Brown rot is a bacterial disease caused by Ralstonia solanacearum. The vascular tissue of infected tubers is usually a distinct grayish brown. A distinctive symptom is glistening beads of bacterial slime that ooze freely from vascular tissue of freshly cut infected tubers, usually without squeezing. This did not match the images sent. Eyes with Ralstonia turn grayish brown. A sticky exudate may form at eyes or at the point where the stolon is attached to the tuber.
So, without any bacterial ooze, it is more likely to be a fungal cause (Fusarium).
This diagnosis was confirmed by a member of SARDI, the South AustralianResearch and Development Institute. The first rot (left) looks like Fusarium Dry rot. The second one (right) is more difficult. If you squeeze the tuber, does anything come out of the blackened areas? The blackened areas are aligned with the vascular system of the tuber. There are several diseases that could cause this. Apart from physiological blackening, there is also bacterial wilt (Ralstonia) which will cause cream ooze to come out of the vascular system when squeezed (and if fresh), Vertcillium (but that usually is not as large in area). Too difficult without seeing the tuber!
The one with the central rot (below right), it seems there is white fungal growth. Look under a microscope, for banana shaped Fusarium spores. If it is Fusarium they will be there.
Quarantine aspects: A member wrote that one of the concerns he has with the development of biosecurity services is that restrictions are put in place for risks that have been readily accepted for many years, based on a new capacity to detect pests. In the case of potatoes from South Africa, there has been trade for many years and the only current risk is a changed status of new pests in South Africa.

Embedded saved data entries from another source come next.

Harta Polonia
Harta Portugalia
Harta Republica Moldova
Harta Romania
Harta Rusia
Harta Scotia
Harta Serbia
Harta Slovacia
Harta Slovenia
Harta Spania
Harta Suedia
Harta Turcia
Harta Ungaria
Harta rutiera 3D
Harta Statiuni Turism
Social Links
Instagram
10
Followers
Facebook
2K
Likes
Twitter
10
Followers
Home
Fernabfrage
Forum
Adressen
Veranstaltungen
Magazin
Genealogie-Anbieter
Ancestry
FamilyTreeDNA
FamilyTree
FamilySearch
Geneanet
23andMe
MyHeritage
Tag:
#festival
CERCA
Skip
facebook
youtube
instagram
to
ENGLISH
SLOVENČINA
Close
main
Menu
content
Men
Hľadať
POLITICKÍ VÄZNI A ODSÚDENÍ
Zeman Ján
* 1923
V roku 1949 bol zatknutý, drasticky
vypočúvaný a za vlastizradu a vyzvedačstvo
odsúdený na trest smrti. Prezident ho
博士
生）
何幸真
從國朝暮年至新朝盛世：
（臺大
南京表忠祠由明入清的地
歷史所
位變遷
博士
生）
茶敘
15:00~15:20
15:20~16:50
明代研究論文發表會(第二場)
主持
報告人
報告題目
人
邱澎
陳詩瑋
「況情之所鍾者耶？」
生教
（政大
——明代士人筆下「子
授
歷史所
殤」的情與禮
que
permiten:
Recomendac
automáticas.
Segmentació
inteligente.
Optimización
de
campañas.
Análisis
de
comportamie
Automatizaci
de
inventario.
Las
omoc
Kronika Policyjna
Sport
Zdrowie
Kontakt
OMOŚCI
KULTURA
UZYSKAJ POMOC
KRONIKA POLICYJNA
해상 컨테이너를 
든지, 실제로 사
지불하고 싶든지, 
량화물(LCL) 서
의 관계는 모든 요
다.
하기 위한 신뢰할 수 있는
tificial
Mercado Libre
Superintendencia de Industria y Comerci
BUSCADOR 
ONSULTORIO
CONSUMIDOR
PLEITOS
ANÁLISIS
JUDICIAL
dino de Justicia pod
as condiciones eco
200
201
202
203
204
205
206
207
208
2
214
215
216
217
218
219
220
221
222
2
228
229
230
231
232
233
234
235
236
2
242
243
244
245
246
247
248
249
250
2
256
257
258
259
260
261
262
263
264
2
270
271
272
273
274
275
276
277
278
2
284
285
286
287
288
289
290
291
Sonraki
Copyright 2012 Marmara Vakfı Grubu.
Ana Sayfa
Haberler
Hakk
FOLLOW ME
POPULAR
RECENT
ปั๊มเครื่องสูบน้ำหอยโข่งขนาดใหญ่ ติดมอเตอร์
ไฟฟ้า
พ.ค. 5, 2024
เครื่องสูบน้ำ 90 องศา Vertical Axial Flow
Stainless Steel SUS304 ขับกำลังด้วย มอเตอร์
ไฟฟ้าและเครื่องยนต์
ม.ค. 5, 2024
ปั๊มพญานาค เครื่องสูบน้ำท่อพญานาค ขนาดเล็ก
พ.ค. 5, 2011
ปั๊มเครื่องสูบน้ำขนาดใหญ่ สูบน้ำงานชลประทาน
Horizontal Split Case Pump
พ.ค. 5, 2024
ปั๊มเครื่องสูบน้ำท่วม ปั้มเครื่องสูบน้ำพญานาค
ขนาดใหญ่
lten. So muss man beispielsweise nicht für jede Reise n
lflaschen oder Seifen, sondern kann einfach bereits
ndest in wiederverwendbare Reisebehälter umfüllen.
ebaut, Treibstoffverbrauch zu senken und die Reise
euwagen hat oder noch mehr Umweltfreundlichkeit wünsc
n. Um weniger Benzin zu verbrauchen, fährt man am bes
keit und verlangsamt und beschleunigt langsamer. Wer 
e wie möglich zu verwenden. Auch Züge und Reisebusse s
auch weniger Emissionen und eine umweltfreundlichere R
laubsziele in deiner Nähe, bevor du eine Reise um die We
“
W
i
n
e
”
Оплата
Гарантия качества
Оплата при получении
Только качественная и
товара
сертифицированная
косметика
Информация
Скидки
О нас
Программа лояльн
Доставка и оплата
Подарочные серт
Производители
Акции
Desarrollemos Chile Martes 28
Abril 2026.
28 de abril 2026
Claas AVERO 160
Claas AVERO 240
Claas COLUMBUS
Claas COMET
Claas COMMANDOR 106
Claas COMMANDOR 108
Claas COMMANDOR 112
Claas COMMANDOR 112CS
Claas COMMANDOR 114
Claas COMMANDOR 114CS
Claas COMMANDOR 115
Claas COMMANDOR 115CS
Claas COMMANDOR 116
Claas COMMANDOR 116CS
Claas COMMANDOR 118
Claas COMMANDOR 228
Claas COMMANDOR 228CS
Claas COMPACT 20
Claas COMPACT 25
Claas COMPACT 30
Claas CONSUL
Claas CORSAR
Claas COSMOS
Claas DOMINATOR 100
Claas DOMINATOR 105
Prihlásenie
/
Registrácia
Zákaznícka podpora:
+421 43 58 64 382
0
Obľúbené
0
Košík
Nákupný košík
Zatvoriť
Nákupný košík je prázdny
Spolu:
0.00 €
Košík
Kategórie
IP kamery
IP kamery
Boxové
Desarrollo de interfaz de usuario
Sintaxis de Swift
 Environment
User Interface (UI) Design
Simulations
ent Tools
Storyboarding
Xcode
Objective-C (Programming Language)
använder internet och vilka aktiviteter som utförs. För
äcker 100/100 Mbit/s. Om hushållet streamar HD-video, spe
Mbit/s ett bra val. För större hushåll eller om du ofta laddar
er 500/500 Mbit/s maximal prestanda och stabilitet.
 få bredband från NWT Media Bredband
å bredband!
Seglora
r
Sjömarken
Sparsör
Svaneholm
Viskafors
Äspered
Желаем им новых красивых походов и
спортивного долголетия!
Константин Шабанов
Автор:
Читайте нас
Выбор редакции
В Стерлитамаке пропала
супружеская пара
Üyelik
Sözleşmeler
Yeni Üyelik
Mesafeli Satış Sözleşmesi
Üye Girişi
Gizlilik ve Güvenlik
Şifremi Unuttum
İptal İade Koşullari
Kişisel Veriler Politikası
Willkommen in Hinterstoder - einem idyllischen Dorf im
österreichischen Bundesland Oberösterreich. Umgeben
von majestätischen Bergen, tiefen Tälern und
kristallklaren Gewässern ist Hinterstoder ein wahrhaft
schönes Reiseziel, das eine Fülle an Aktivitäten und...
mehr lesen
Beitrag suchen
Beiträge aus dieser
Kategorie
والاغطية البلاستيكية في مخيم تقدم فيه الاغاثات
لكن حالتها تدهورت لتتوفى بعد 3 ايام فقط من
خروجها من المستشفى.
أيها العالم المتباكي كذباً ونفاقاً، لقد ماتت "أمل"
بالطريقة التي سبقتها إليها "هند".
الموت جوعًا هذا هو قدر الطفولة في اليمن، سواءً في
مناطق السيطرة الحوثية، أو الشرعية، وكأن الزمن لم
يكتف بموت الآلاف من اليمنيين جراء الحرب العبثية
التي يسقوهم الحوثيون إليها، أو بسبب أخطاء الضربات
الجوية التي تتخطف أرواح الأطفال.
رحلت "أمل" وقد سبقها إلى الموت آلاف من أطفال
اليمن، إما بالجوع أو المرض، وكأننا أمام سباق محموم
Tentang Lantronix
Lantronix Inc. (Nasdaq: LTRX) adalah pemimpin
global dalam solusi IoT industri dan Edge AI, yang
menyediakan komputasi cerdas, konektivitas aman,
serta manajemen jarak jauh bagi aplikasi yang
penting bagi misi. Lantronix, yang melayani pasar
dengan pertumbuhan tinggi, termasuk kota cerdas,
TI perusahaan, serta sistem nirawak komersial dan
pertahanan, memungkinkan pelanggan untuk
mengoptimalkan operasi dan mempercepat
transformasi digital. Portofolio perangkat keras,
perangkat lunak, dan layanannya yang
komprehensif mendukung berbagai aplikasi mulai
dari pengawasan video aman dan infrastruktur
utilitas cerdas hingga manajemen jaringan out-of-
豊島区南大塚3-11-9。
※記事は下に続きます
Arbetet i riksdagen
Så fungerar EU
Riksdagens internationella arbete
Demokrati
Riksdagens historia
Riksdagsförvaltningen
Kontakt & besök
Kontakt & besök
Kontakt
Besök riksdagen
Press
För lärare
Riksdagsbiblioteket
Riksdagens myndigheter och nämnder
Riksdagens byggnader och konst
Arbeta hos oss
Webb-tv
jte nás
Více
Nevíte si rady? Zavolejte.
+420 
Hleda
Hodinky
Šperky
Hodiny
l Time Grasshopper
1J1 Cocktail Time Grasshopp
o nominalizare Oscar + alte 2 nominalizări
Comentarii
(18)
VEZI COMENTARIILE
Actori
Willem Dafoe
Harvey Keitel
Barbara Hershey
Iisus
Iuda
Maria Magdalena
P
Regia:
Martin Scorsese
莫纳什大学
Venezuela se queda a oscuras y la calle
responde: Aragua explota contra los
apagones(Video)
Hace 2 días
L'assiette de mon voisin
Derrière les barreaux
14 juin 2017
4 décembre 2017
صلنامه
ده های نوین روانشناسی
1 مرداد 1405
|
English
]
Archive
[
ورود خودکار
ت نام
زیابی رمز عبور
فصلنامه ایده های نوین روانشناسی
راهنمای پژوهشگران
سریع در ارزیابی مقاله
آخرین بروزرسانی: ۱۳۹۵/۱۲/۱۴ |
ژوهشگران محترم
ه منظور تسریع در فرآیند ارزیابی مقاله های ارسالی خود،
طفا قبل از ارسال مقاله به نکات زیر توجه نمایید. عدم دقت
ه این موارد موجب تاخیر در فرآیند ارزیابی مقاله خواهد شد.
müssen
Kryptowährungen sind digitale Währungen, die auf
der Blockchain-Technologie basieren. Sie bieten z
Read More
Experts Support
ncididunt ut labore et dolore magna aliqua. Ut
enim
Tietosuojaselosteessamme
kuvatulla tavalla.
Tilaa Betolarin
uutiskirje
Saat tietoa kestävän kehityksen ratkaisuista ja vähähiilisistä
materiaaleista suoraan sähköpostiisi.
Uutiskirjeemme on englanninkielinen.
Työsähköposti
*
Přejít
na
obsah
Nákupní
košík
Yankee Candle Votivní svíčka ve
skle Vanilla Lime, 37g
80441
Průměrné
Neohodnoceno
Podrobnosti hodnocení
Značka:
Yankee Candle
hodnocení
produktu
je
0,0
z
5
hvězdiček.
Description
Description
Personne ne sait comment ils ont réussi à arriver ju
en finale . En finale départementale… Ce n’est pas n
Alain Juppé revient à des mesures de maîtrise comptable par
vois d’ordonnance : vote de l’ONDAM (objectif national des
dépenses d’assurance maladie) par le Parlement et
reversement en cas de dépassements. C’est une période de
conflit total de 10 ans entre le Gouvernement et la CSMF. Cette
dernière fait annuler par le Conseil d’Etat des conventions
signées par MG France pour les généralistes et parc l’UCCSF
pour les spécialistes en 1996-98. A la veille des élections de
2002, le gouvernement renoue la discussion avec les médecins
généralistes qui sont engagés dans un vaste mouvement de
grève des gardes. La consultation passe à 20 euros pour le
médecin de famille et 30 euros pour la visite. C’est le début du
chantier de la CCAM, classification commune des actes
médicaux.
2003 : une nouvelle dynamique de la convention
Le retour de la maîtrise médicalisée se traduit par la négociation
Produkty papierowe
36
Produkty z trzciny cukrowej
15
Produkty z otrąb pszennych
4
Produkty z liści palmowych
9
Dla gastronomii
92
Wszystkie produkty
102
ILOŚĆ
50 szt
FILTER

The CABI Crop Protection Compendium lists 156 pests on potato in South Africa of which 31 are fungi and 14 are bacteria. As an example, 3 of these are Erwinias (Pectobacterium spp). If these were new South African detections then there would be concern that they pose a new threat to you. However, the three bacteria have been recorded in South Africa in 1964, 1986 and 1991. With your regular commercial trade in potatoes you have been accepting the risk in the pathway for many years and the imposition of a restriction would not be valid at this time.
I hate to speculate, but I suggest that the pathogen has already come into the country and either not established because of your crop/environment conditions, or has established but does not have a detectable economic impact on your potato/solanaceous crops.